Якобинцы с горечью признавали, что общественное мнение развращается, уговаривали друг друга быть твердыми, действовать согласованно и, не теряя времени, писать в провинции, чтобы просветить заблудших братьев. Они обвиняли изменника Ролана в перехватывании писем и замене их лицемерными писаниями, развращавшими умы. Они предлагали устроить добровольное пожертвование с целью распространять полезные статьи, в особенности превосходные речи Робеспьера, и приискивали средства доставлять их вопреки Ролану, который, по их словам, нарушал свободу почт. В одном, однако, якобинцы соглашались: в том, что Марат скомпрометирован непомерной свирепостью своих статей, и общество обязано разъяснить Франции, какое различие оно делает между Маратом и мудрым, добродетельным Робеспьером, который, никогда не выходя из должных пределов, хотел без слабости, но и без преувеличения, лишь того, что было справедливо и возможно. Спор завязался между этими двумя людьми. Марата признавали за несомненно сильного и смелого человека, но слишком пылкого. Он был полезен делу народа, говорили якобинцы, но не умел остановиться. Приверженцы Марата отвечали, что он не требовал исполнять всё, что он говорит, и чувствовал лучше кого бы то ни было, на чем следует остановиться. В доказательство они приводили разные его изречения, например: «Одного Марата довольно в Республике», «Я требую больше, чтобы добиться хоть немногого», «Рука моя отсохла бы, если б я ожидал, что народ буквально исполнит все мои советы», «Я запрашиваю у народа, потому что знаю, что он со мной торгуется». Трибуны рукоплесканиями поддержали оправдание Марата. Несмотря на это, якобинцы решили сочинить адрес, в котором, описывая характеры Марата и Робеспьера, хотели показать, какое различие делают между мудростью одного и неистовством другого.

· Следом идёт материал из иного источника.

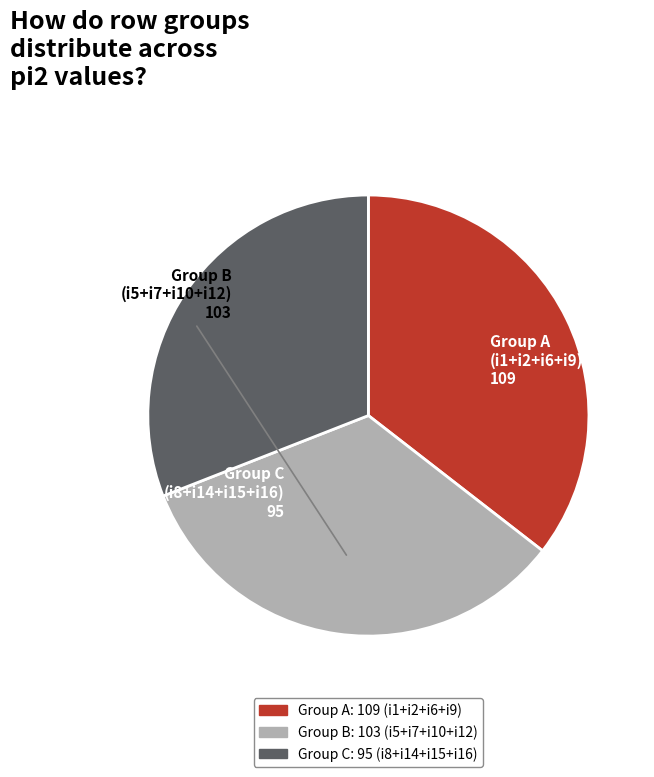

Which slice is the largest?

Group A (i1+i2+i6+i9)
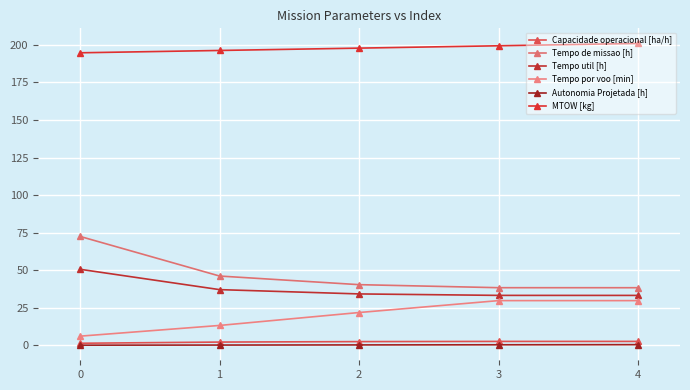

Is it true that Autonomia Projetada [h] equals 0.2 at 0?

False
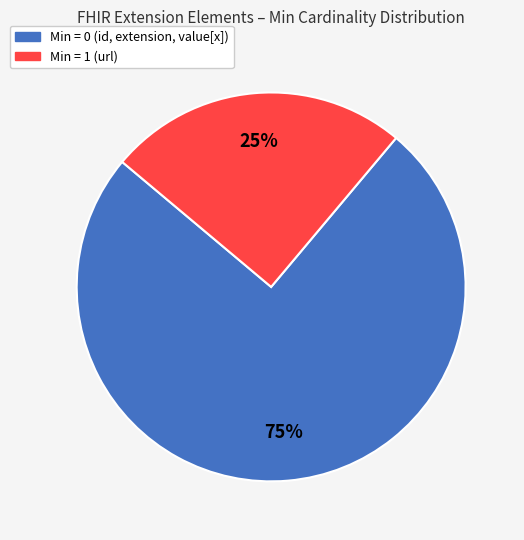

Is there a majority slice in this chart?

Yes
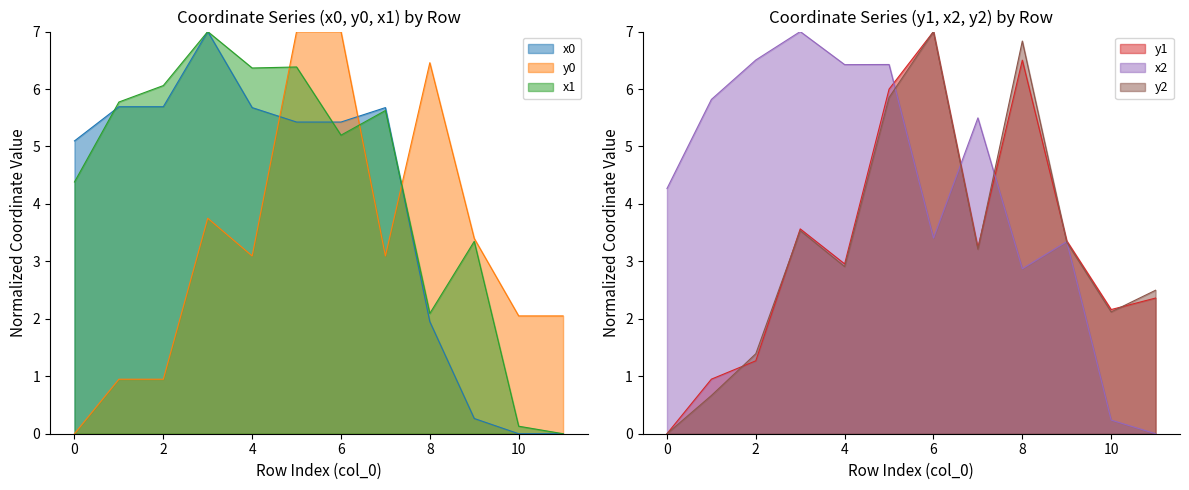

What is the difference between the highest and lowest values at 11?

2.5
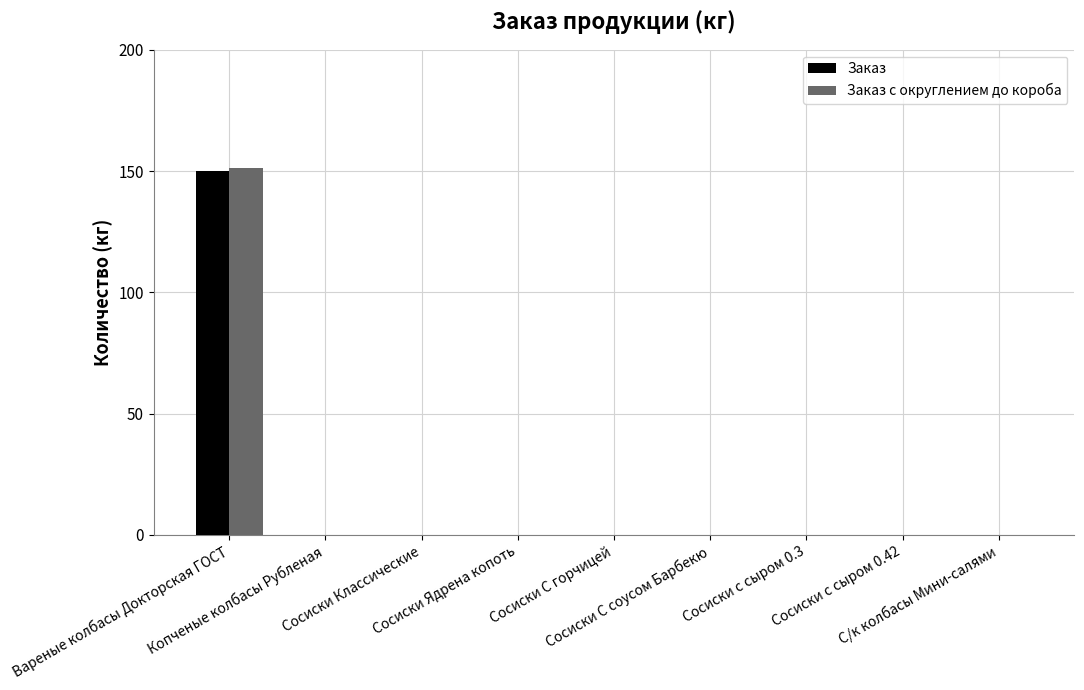

Are the bars horizontal?

No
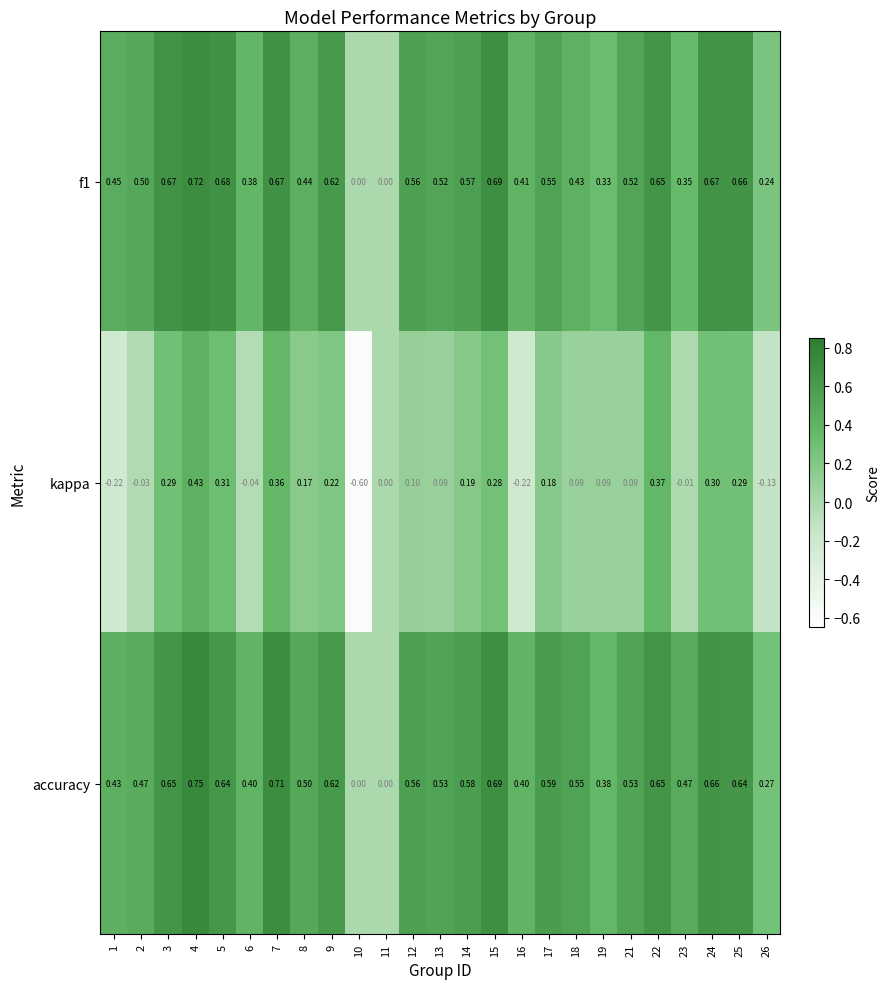

Which series has the largest total across all categories?

accuracy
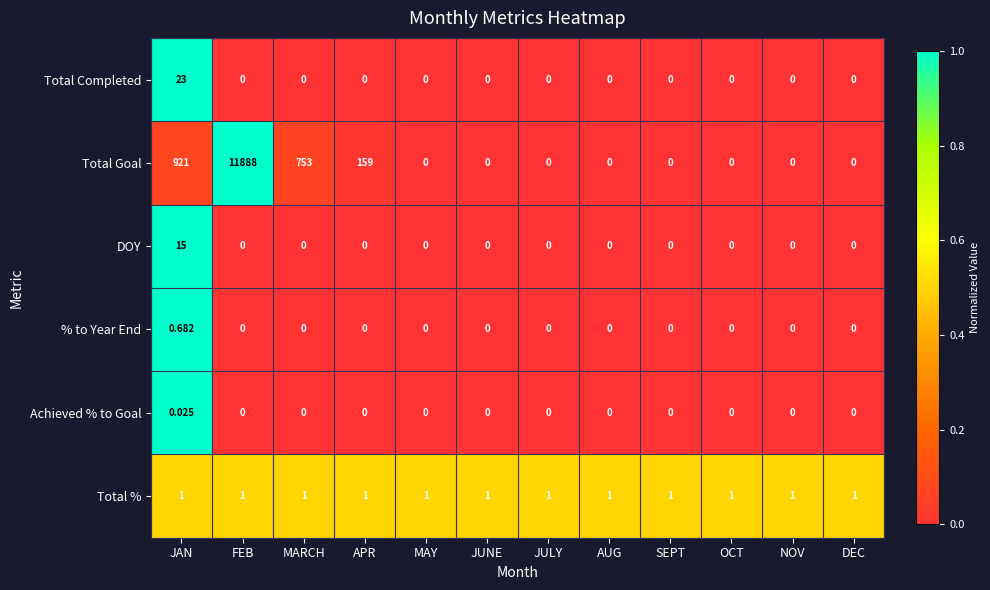

Which series has the largest total across all categories?

Total Goal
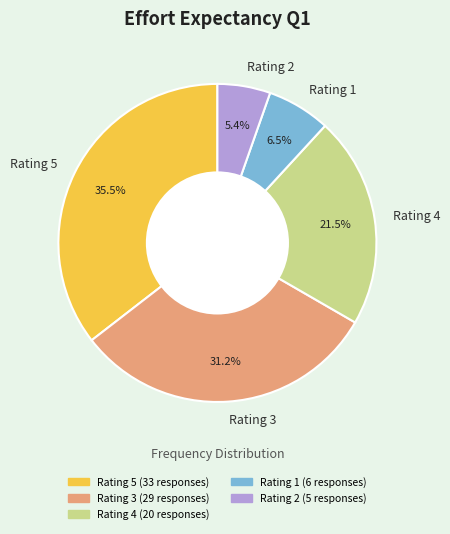

What is the ratio of the value at Rating 5 to the value at Rating 3?

1.1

После этой меры предложили еще несколько, в особенности было решено неустанно требовать отправления федератов на границы. Как только пошли слухи, что армия Дюмурье слабеет в результате дезертирства, якобинцы закричали, что ему необходимо подкрепление. Марат писал, что добровольцы, ушедшие из Парижа первыми, удерживаются уже больше года и пора заменить их свежими. Получили известия о том, что Кюстин вынужден оставить Франкфурт, а Бернонвилю не удалось нападение на Трирское курфюршество, и якобинцы стали уверять, что если бы у этих двух генералов были федераты, без пользы наполнявшие столицу, то они не понесли бы этого урона.
Известия о тщетной попытке Бернонвиля и неудачах Кюстина сильно взволновали общественное мнение. Эти неприятности легко было предвидеть, потому что Бернонвиль, совершая нападение в ненастное время года, без достаточных средств и на неприступные позиции, не мог достичь успеха, а Кюстин, упрямившийся и не отступавший на Рейн, чтобы не признаваться в своей опрометчивости, неминуемо должен был отступить к Майнцу. Общественные беды всегда подают партиям повод к упрекам. Якобинцы, не любившие генералов, подозреваемых в аристократизме, начали выступать против них и обвинять в том, будто они жирондисты и фельяны. Марат не преминул снова восстать против страсти к завоеваниям, которую всегда порицал, потому что это только замаскированное честолюбие генералов, стремящихся к опасной власти. Робеспьер, направляя этот упрек согласно внушениям своей ненависти, утверждал, что не генералов следует обвинять, а гнусную партию, властвовавшую над собранием, и саму исполнительную власть. Вероломный Ролан, интриган Бриссо, злодеи Луве, Гюаде, Верньо были, по его словам, виновниками всех бедствий Франции. Он просил у судьбы отличия быть первому убитым ими, но прежде хотел иметь удовольствие донести на них. Дюмурье и Кюстин, присовокуплял Марат, знали их и были слишком осторожны, чтобы стать наряду с ними, но все их боялись, потому что они располагали золотом, местами и всеми средствами Республики. Их намерением было поработить Францию, и для этой цели они вязали руки всем истинным патриотам, мешали развитию их энергии и таким способом подвергали Францию риску быть побежденной врагами. Главным их намерением было уничтожить общество якобинцев и всякого, кто имел бы мужество сопротивляться им. «Что касается меня, – восклицал Робеспьер, – я желаю одного – чтобы меня убил Ролан!» Эта яростная ненависть сообщалась всему собранию и волновала его, как бурное море. Ожидался бой насмерть, заранее отвергалась всякая мысль о примирении, и так как речь заходила о новом проекте соглашения, то было решено навсегда отказаться от Ламуретовских поцелуев[61].